_Data:_
______

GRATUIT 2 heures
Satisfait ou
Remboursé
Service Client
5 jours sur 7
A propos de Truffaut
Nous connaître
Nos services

______

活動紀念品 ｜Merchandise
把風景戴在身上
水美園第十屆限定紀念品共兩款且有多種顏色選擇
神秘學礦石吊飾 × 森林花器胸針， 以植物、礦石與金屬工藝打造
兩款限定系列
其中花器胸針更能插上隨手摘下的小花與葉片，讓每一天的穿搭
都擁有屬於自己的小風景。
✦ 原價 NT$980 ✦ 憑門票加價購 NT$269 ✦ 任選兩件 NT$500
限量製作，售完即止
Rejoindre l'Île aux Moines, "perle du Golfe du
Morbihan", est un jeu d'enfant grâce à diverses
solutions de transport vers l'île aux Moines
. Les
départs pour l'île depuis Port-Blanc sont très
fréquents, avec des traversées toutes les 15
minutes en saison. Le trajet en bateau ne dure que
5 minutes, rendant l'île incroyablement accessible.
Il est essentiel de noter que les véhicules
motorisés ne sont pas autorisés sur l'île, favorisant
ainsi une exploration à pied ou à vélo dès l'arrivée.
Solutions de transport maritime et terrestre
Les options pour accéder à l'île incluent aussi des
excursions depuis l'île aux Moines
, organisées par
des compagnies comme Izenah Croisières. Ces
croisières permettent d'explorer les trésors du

______

_Task prompt:_ Starting at the line that has "GRATUIT 2 heures" and stopping after the line that has "Nos services", rewrite those lines of the items with "Service Client" changed to "Relation Client" and nothing else altered.

_Solved exercise:_
GRATUIT 2 heures
Satisfait ou
Remboursé
Relation Client
5 jours sur 7
A propos de Truffaut
Nous connaître
Nos services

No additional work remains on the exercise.